Landesverfassungsgericht bestätigt Vorgehen des Landes bei Finanzierung der Kindertagesförderung
Das Landesverfassungsgericht Mecklenburg-Vorpommern hat mit seinem gestrigen Urteil die kommunale Verfassungsbeschwerde gegen Regelungen des Kindertagesförderungsgesetzes Mecklenburg-Vorpommern als unzulässig verworfen. Damit bestätigt sich das Vorgehen des Landes im Zusammenhang mit der Einführung der Elternbeitragsfreiheit.
„Das Urteil des Landesverfassungsgerichts gibt uns Rechtssicherheit und bestätigt den eingeschlagenen Weg des Landes. Die beitragsfreie Kita ist und bleibt ein zentrales familienpolitisches Vorhaben dieser Landesregierung“, erklärt Finanzminister Dr. Heiko Geue.

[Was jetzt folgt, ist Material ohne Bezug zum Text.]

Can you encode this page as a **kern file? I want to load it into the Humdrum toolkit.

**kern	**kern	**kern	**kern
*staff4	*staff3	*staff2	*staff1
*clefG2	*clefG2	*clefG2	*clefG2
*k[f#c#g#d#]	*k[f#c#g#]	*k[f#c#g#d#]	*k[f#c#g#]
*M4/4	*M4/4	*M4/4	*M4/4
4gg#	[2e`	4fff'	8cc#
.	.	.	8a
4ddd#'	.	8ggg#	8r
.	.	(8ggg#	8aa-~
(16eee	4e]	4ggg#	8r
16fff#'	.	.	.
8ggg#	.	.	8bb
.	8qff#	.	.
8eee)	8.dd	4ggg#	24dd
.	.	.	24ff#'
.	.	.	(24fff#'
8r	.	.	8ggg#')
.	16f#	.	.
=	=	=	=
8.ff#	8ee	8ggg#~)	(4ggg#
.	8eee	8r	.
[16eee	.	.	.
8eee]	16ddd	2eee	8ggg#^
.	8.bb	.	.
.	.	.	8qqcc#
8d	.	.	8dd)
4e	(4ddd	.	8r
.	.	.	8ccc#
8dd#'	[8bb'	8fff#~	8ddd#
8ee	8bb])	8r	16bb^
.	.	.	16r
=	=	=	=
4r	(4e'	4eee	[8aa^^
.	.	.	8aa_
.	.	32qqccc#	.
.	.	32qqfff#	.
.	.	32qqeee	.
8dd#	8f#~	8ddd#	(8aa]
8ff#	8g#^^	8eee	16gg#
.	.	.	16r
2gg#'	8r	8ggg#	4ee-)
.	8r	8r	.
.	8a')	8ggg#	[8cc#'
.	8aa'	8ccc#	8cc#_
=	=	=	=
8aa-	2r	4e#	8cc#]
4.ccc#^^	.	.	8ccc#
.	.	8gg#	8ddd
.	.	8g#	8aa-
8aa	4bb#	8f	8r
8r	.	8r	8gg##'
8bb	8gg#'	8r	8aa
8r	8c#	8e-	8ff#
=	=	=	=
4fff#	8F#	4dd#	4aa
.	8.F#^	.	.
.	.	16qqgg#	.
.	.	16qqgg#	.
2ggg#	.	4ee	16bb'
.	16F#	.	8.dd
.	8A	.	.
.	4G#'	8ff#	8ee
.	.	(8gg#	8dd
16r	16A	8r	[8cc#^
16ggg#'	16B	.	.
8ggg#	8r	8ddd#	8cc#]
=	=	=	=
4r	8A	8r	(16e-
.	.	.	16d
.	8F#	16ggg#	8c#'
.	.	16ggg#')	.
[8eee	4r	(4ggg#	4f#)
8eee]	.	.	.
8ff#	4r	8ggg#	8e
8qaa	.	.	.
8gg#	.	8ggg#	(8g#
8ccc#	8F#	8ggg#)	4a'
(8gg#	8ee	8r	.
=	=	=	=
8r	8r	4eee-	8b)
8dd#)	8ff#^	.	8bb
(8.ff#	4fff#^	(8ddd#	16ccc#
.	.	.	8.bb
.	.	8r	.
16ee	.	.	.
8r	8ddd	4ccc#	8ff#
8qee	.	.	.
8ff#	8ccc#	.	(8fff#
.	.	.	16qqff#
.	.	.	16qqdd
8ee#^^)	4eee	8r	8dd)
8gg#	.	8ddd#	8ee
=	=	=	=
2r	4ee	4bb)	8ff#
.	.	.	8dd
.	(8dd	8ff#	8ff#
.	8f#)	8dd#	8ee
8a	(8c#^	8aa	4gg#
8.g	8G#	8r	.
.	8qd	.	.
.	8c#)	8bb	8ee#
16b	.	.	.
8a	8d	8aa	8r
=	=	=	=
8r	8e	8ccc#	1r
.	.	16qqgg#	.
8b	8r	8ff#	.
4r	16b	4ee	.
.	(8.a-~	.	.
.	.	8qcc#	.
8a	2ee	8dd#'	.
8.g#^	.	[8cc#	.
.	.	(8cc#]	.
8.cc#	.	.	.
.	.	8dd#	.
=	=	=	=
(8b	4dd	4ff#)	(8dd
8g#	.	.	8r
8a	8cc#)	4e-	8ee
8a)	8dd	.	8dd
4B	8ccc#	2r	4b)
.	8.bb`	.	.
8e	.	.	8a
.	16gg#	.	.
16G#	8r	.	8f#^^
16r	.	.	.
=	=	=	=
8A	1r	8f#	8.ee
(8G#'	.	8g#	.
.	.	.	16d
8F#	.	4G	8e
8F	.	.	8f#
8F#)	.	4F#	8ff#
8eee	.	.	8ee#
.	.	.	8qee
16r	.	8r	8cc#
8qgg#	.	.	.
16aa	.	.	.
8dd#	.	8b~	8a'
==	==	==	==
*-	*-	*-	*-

Zugleich betont er die Bedeutung einer weiterhin engen Zusammenarbeit mit den Kommunen. „Die wichtigste Aufgabe bleibt eine gute und verlässliche Kindertagesbetreuung für alle Kinder in Mecklenburg-Vorpommern. Das gelingt nur gemeinsam. Land und Kommunen tragen hier gemeinsam Verantwortung – und wir werden diesen Weg auch weiterhin partnerschaftlich gehen.“
Die Finanzierung der Kindertagesbetreuung ist dabei dauerhaft gesichert. Land und Kommunen bringen gemeinsam rund eine Milliarde Euro jährlich für die Kita-Versorgung in Mecklenburg-Vorpommern auf. Allein für die Elternbeitragsfreiheit übernimmt das Land rund 250 Millionen Euro pro Jahr. Insgesamt trägt das Land rund 55 Prozent der Kosten der Kindertagesbetreuung, die kommunale Ebene rund 45 Prozent. Das Ziel bleibt eine verlässliche, qualitativ gute und zukunftsfeste Kindertagesbetreuung im ganzen Land.